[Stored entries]
==============================

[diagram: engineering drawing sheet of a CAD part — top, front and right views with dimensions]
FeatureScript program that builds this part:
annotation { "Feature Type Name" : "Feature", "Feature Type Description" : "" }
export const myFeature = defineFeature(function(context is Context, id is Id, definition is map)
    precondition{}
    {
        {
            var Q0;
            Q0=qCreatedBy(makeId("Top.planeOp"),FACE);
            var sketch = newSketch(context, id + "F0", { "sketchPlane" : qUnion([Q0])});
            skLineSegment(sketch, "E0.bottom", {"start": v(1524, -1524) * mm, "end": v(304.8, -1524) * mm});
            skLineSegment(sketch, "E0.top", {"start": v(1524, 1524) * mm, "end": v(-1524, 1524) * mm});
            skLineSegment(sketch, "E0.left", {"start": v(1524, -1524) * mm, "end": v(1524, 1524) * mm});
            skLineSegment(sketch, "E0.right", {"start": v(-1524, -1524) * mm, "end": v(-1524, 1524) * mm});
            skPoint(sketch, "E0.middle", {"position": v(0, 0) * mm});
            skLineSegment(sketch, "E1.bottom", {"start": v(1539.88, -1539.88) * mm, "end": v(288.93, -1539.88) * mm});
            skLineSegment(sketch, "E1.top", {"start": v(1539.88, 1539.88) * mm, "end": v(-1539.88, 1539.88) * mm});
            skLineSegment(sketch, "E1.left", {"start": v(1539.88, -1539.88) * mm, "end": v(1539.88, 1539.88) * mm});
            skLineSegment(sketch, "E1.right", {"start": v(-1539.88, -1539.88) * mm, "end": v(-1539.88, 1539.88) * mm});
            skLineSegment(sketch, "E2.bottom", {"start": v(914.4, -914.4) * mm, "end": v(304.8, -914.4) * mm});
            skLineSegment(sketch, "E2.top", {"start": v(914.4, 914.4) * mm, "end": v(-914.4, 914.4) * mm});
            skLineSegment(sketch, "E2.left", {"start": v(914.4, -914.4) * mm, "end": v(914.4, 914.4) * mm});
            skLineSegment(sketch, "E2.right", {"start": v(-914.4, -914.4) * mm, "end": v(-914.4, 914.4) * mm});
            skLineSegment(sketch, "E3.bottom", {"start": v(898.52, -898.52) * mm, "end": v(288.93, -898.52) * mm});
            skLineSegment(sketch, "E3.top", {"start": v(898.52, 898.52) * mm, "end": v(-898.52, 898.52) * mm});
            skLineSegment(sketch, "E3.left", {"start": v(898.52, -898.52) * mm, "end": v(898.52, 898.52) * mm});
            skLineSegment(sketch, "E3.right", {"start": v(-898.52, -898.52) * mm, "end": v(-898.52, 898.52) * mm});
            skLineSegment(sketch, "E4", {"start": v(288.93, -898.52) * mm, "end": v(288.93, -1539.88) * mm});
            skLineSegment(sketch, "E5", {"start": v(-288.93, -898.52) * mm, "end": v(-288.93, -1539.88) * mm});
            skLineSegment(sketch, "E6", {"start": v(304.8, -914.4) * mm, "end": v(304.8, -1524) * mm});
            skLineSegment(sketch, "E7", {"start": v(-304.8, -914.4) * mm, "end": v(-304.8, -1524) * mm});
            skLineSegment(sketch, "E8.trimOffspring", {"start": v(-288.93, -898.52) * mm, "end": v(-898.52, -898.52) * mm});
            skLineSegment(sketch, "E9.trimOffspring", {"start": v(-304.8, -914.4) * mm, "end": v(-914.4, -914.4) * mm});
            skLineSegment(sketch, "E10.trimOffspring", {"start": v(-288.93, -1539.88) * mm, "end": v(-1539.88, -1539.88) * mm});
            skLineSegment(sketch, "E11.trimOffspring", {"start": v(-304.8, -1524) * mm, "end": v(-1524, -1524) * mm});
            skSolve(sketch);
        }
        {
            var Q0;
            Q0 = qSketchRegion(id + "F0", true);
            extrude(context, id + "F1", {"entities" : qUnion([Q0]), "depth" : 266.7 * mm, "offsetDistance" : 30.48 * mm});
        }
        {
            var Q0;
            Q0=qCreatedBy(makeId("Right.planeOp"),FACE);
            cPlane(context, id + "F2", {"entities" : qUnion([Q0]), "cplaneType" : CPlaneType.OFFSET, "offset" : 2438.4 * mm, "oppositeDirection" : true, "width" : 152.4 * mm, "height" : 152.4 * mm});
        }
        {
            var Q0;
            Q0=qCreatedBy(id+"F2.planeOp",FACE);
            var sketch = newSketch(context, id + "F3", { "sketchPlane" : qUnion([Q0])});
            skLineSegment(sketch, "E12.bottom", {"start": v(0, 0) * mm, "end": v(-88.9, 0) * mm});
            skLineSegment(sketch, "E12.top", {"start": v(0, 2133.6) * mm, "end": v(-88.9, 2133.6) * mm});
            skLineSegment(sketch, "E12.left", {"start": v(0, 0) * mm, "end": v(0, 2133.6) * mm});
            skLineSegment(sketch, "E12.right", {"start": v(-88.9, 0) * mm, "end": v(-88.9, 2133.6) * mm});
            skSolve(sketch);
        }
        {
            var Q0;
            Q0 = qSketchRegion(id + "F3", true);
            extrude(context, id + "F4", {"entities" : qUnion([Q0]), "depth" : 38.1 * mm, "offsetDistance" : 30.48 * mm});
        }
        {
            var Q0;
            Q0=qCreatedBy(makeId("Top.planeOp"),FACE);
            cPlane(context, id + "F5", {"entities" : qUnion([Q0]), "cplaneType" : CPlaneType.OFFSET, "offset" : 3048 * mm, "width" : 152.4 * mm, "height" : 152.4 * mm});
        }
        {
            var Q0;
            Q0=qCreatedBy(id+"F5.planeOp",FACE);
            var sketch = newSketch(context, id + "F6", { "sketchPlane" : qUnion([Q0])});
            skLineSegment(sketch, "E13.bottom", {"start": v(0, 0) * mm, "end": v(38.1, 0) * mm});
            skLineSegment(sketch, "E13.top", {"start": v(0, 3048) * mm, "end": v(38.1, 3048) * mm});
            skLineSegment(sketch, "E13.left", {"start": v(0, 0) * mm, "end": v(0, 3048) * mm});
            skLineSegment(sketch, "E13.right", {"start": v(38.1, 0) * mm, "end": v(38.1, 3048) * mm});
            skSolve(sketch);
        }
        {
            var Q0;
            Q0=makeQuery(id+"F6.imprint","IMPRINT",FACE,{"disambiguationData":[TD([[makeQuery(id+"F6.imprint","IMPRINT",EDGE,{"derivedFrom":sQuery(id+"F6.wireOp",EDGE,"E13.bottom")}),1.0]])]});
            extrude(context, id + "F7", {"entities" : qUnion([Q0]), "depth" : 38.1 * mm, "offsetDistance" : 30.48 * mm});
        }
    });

==============================

Report every line of the entries that contains the string "planeOp", treating uppercase and lowercase as different.

            Q0=qCreatedBy(makeId("Top.planeOp"),FACE);
            Q0=qCreatedBy(makeId("Right.planeOp"),FACE);
            Q0=qCreatedBy(id+"F2.planeOp",FACE);
            Q0=qCreatedBy(makeId("Top.planeOp"),FACE);
            Q0=qCreatedBy(id+"F5.planeOp",FACE);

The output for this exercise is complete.